Colts QB Carson Wentz out 5-12 weeks because of surgery to remove bone from left foot
WESTFIELD — Colts quarterback Carson Wentz will undergo surgery Monday afternoon to remove a piece of his bone from his left foot, a procedure that will keep the Indianapolis starter out for five to 12 weeks. Wentz would miss zero to seven games under that timeline.
Doctors determined that Wentz unknowingly suffered a broken foot at some point in his career, likely in high school, and when the quarterback planted his foot in practice last Thursday, a piece of the bone came loose.
Wentz and the Colts had two options after getting opinions from their team doctors and from Dr. Robert Anderson, the NFL's foremost specialist on the foot.
"The next couple of days were a discussion over, 'Well, we can leave it in there, try to manage it and see how it holds up over the course of the year and take our chances,' but we wanted the most predictable outcome," Colts head coach Frank Reich said. "Let's get the piece out of there, begin the rehab process and plan for the long haul."
Dr. David Porter of Methodist Sports Medicine will perform the surgery at 4 p.m. Monday.
By making the decision to perform surgery, the Colts know that there is a possibility Wentz could miss games during the regular season — potentially as many as seven games in a worst-case scenario.
Indianapolis decided it was better to deal with Wentz's absence now, rather than to lose Wentz halfway through the season in the middle of a playoff race.
"If we rehab, it's going to be fine in a couple of weeks, but if it creeps back up in the middle of the season and then you're out five to 12 weeks, that's not going to work," Reich said. "Let's get this on the front end and hope for the best. ... We've got a good roster. If he has to miss a game or two, we'll be fine."
Indianapolis currently has only one quarterback on the roster, recently-signed Brett Hundley, who has taken snaps in an NFL game.
For the moment, second-year quarterback Jacob Eason is the Colts starter. Eason, a fourth-round pick in the 2020 draft, was essentially forced to take a redshirt year in 2021 due to the COVID-19 pandemic's effect on the schedule.

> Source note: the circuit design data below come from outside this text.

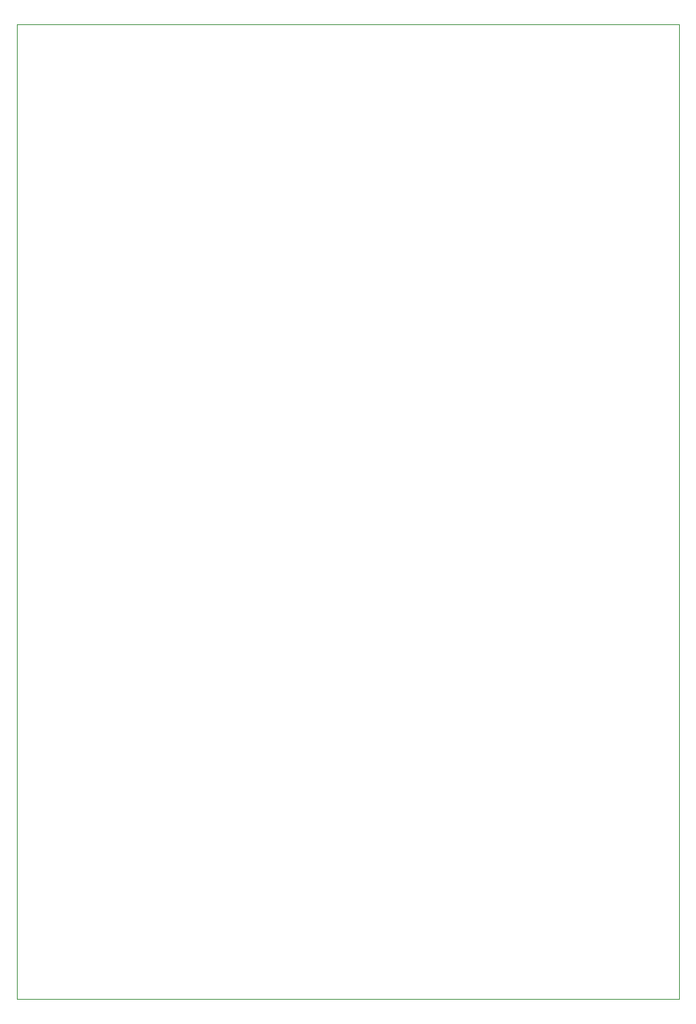
<source format=gbr>
%TF.GenerationSoftware,KiCad,Pcbnew,7.0.2*%
%TF.CreationDate,2023-05-21T17:51:27-07:00*%
%TF.ProjectId,IOBoard_ATSAMD21,494f426f-6172-4645-9f41-5453414d4432,rev?*%
%TF.SameCoordinates,Original*%
%TF.FileFunction,Profile,NP*%
%FSLAX46Y46*%
G04 Gerber Fmt 4.6, Leading zero omitted, Abs format (unit mm)*
G04 Created by KiCad (PCBNEW 7.0.2) date 2023-05-21 17:51:27*
%MOMM*%
%LPD*%
G01*
G04 APERTURE LIST*
%TA.AperFunction,Profile*%
%ADD10C,0.100000*%
%TD*%
G04 APERTURE END LIST*
D10*
X50000000Y-58250000D02*
X126200000Y-58250000D01*
X126200000Y-170250000D01*
X50000000Y-170250000D01*
X50000000Y-58250000D01*
M02*

</source>
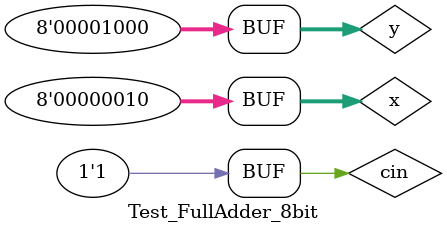
<source format=v>

module HalfAdder(x, y, Sum, Cout);
    input x, y;
    output Sum, Cout;
    
    xor(Sum, x, y);
    and(Cout, x, y);
endmodule

// -------- (Full Adder 1-bit) --------
module FullAdder1_1bit(Cin, X, Y, Sum, Cout);
    input Cin, X, Y;
    output Sum, Cout;
    
    wire w1, w2, w3;
    HalfAdder fA0(.x(Cin), .y(X), .Sum(w1), .Cout(w2));
    HalfAdder fA1(.x(w1), .y(Y), .Sum(Sum), .Cout(w3));
    or(Cout, w2, w3);
endmodule

// -------- (Full Adder 8-bit) --------
module FullAdder_8bit(cin, x, y, sum, cout);
    input cin;
    input [7:0] x, y;
    output [7:0] sum;
    output cout;
    
    FullAdder1_1bit ful0(.Cin(cin), .X(x[0]), .Y(y[0]), .Sum(sum[0]), .Cout(cout)); // 0
    FullAdder1_1bit ful1(.Cin(cin), .X(x[1]), .Y(y[1]), .Sum(sum[1]), .Cout(cout)); // 1
    FullAdder1_1bit ful2(.Cin(cin), .X(x[2]), .Y(y[2]), .Sum(sum[2]), .Cout(cout)); // 2
    FullAdder1_1bit ful3(.Cin(cin), .X(x[3]), .Y(y[3]), .Sum(sum[3]), .Cout(cout)); // 3
    FullAdder1_1bit ful4(.Cin(cin), .X(x[4]), .Y(y[4]), .Sum(sum[4]), .Cout(cout)); // 4
    FullAdder1_1bit ful5(.Cin(cin), .X(x[5]), .Y(y[5]), .Sum(sum[5]), .Cout(cout)); // 5
    FullAdder1_1bit ful6(.Cin(cin), .X(x[6]), .Y(y[6]), .Sum(sum[6]), .Cout(cout)); // 6
    FullAdder1_1bit ful7(.Cin(cin), .X(x[7]), .Y(y[7]), .Sum(sum[7]), .Cout(cout)); // 7
endmodule

// -------- Test --------
module Test_FullAdder_8bit;
    reg [7:0] x, y;
    reg cin;
    wire cout;
    wire [7:0] sum;

    FullAdder_8bit F1(.x(x), .y(y), .cin(cin), .sum(sum), .cout(cout));

    initial begin 
        $monitor("X = %d  Y = %d  cin = %b ===> cout = %d  sum = %d", x, y, cin, cout, sum);
        x = 8'd1; y = 8'd8; cin = 8'b0;
        #5
        x = 8'd2; y = 8'd8; cin = 8'b0;
        #5
        x = 8'd3; y = 8'd8; cin = 8'b0;
        #5
        x = 8'd1; y = 8'd8; cin = 8'b1;
        #5
        x = 8'd2; y = 8'd8; cin = 8'b1;
    end
endmodule
</source>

"The job is Jacob's right now," Reich said. "He's got to prove it, he knows that, but he's in the driver's seat."
Eason will take the starter's snaps for the next couple of weeks while the Colts get a better handle on how much time it's going to take Wentz to get his foot back in playing shape.
"We asked the two best doctors in the world what the time frame was, and the answer is five to 12 weeks," Reich said. "It's a big range, and there's no way to know where you're going to fall on that continuum until you get into the rehab process. Obviously, we're optimistic and hopeful we can be on the front end of that, but the reality is, you can be anywhere on that spectrum."
The Colts are aware of examples of athletes who returned quickly from the injury, including a local basketball player Reich declined to name. There are also examples of athletes who have taken a long time to recover.
Indianapolis will begin to get those answers after the team's first preseason game Aug. 15.
"What I heard was in that two- to three- to four-week area, we'll start to get a sense," Reich said. "That first two weeks after the surgery is pretty much do nothing, let it be, and then once you start the rehab after two weeks, in the next week or two we should start to get more of a time frame."
Whenever Wentz is able to begin his rehabilitation in earnest, he'll be able to start doing football activities quickly. Wentz can throw while recovering from surgery, and he'll be able to do walk-throughs.
Ultimately, Wentz's return to the field will likely depend on his ability to tolerate the pain.
"Knowing Carson, I'm optimistic," Reich said. "Knowing that this is the type of injury you don't have to be pain-free to play with. I know Carson's level of toughness. I know he can play with pain. With this injury, listening to the doctors you have to get to an acceptable level of pain, and then you can start playing."
Always optimistic, Reich is confident in both Wentz's ability to recover from the injury, and the Colts roster to play competitive football in Wentz's absence.
"We have an opportunity to deal with some adversity early," Reich said. "Let's deal with it, handle it and develop some confidence."